The South Carolina Democratic congressman Jim Clyburn on Fox News Sunday defended prior comments that the climate in the US had similarities to Germany in the early 1930s. The House majority whip pointed to denying election results and establishing ways that state executives can overturn election results, as well as calling the press “the enemy of the people”.

Clyburn insisted that he didn’t think people were in the wrong if they didn’t vote Democratic. Rather, wrongness involved voting for persons trying to sow skepticism about elections’ validity.

“If they don’t vote against election deniers. If they don’t vote against liars, people who lie, know full well they’re lying, we all know they’re lying,” Clyburn said. “So if they’re lying, they’re denying, they’re trying to delete, they’re trying to nullify votes – vote against that foolishness.”

During a pre-recorded interview that aired on ABC, Virginia’s Republican governor, Glenn Youngkin, told voters that his party better represented their economic interests. Youngkin also hit cultural talking points, invoking the bogeyman of rising crime.

“Americans are hurting right now and Republican gubernatorial candidates, because that’s who I’ve been spending a lot of time with, are offering commonsense solutions to these most critical issues,” Youngkin said. “Americans are sitting around their tables in the evening and they’re worried about inflation and they’re worried about crime and they’re worried about their schools and they’re worried about the border.

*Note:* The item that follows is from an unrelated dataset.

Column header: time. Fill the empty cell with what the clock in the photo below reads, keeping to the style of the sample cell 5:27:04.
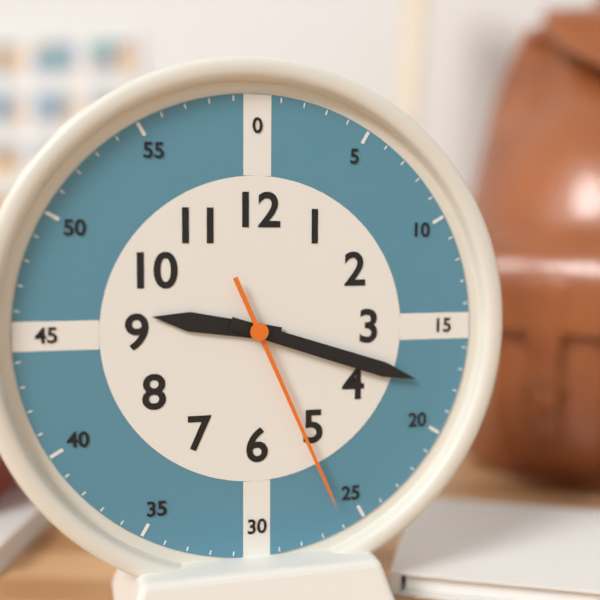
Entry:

“Republicans have clearcut commonsense solutions to all of these,” Youngkin also said, without detailing any of those purported solutions.

Both sides’ intensely ideological politicking ahead of Tuesday speaks to a potentially watershed outcome for the nation’s future. The party in control of Congress often loses its majority during midterm elections. So a Republican majority at this point of Joe Biden’s presidency would not be shocking historically speaking.

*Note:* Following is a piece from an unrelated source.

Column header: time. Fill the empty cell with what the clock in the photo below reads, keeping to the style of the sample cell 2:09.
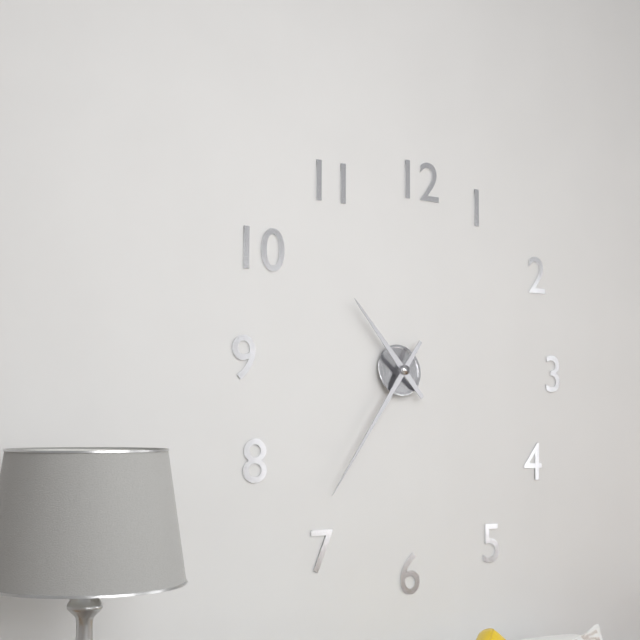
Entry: 10:36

Any dramatic political shift in the current climate, however, could fan the flames of unrest and pessimism pervading a country that is increasingly divided over issues such as voting, gun control, race, reproductive freedom and LGBTQ+ rights.

And, as political violence and conspiracy theories abound, Trump’s divisive politics might reign supreme once more, especially as he might soon declare his candidacy for the 2024 Republican presidential nomination.

Regardless of the midterm elections’ outcome, it remains unclear whether politicians will be able to shepherd meaningful legislative solutions to these problems. Major legislation will probably require bipartisan cooperation, which seems unlikely in a bitterly partisan political climate.

On NBC’s Meet The Press, host Chuck Todd asked the Florida Republican senator Rick Scott: “What’s the first bill a Republican Congress sends to the president’s desk that you actually think he would sign?”

Scott did little more than toe the party line, saying: “I think the issue we’ve got to deal with is inflation. We’ve got to figure out how to spend our money wisely, so we don’t continue this inflation. I think we’ve got to do whatever we can to get this crime rate down, so I think we have to look at that. We’ve got to secure the border.”